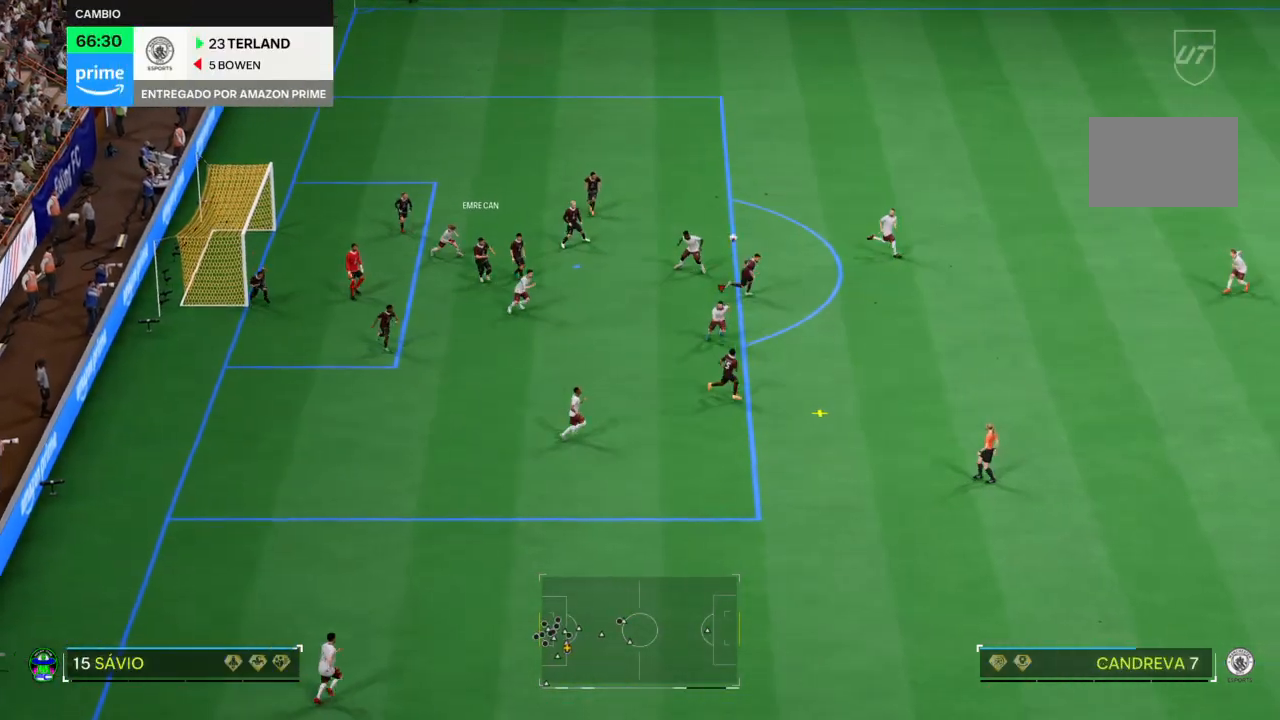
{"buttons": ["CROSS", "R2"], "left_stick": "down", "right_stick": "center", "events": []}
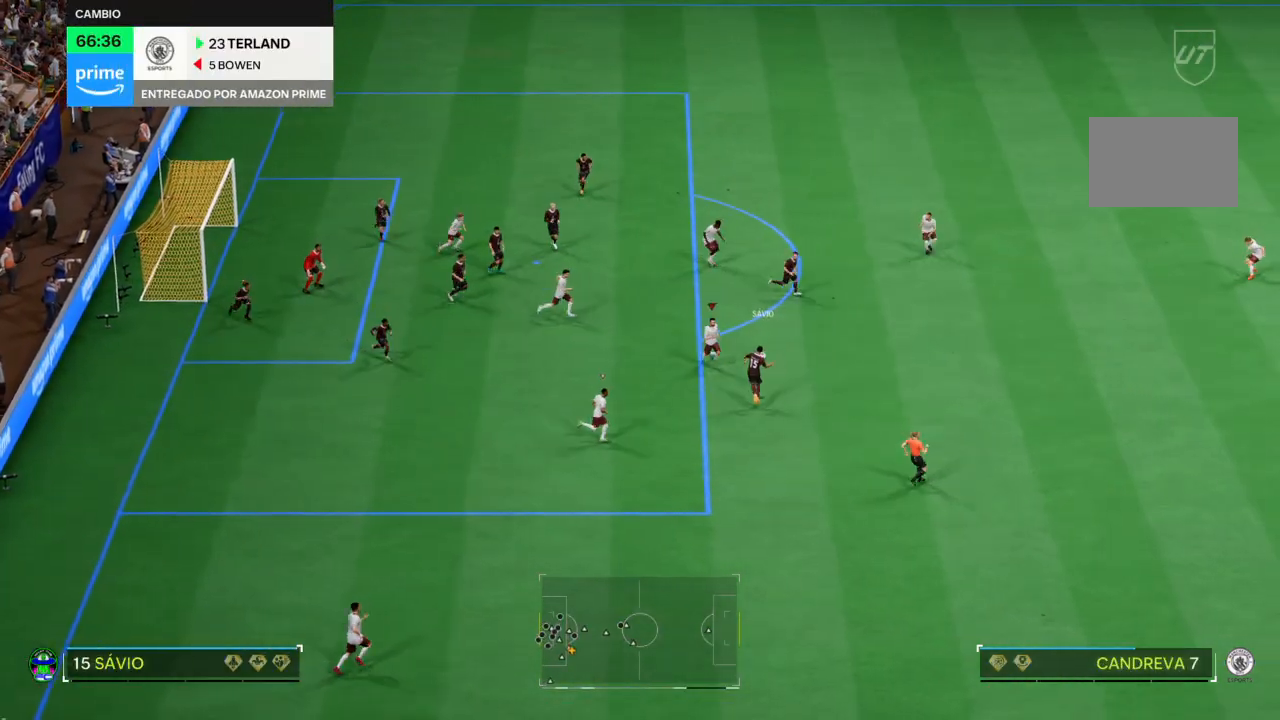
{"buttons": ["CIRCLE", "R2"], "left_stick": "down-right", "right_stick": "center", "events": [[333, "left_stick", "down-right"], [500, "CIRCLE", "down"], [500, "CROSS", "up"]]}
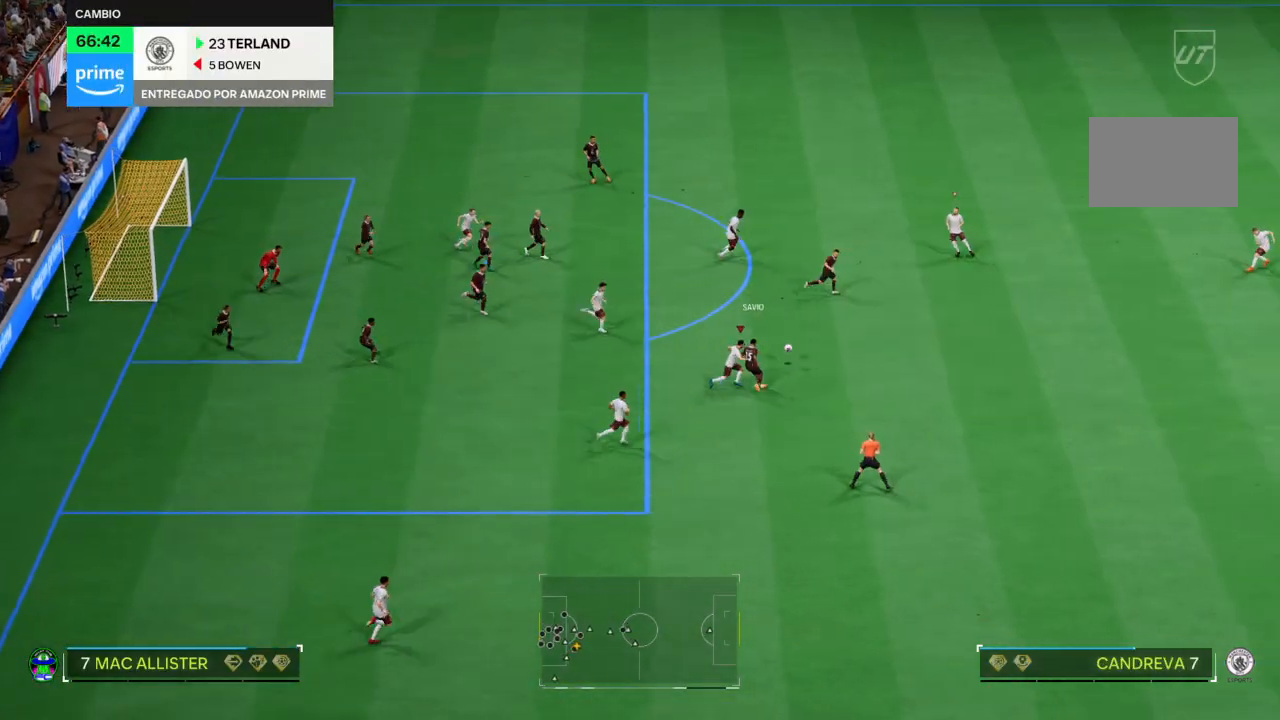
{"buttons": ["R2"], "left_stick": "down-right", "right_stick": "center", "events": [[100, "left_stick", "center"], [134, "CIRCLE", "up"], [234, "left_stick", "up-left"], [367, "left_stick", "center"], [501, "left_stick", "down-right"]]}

• • • •

What is needed:
Quote each line of the listing exactly, but leave the pictures out.

Your solution:
{"buttons": ["CROSS", "R2"], "left_stick": "down", "right_stick": "center", "events": []}
{"buttons": ["CIRCLE", "R2"], "left_stick": "down-right", "right_stick": "center", "events": [[333, "left_stick", "down-right"], [500, "CIRCLE", "down"], [500, "CROSS", "up"]]}
{"buttons": ["R2"], "left_stick": "down-right", "right_stick": "center", "events": [[100, "left_stick", "center"], [134, "CIRCLE", "up"], [234, "left_stick", "up-left"], [367, "left_stick", "center"], [501, "left_stick", "down-right"]]}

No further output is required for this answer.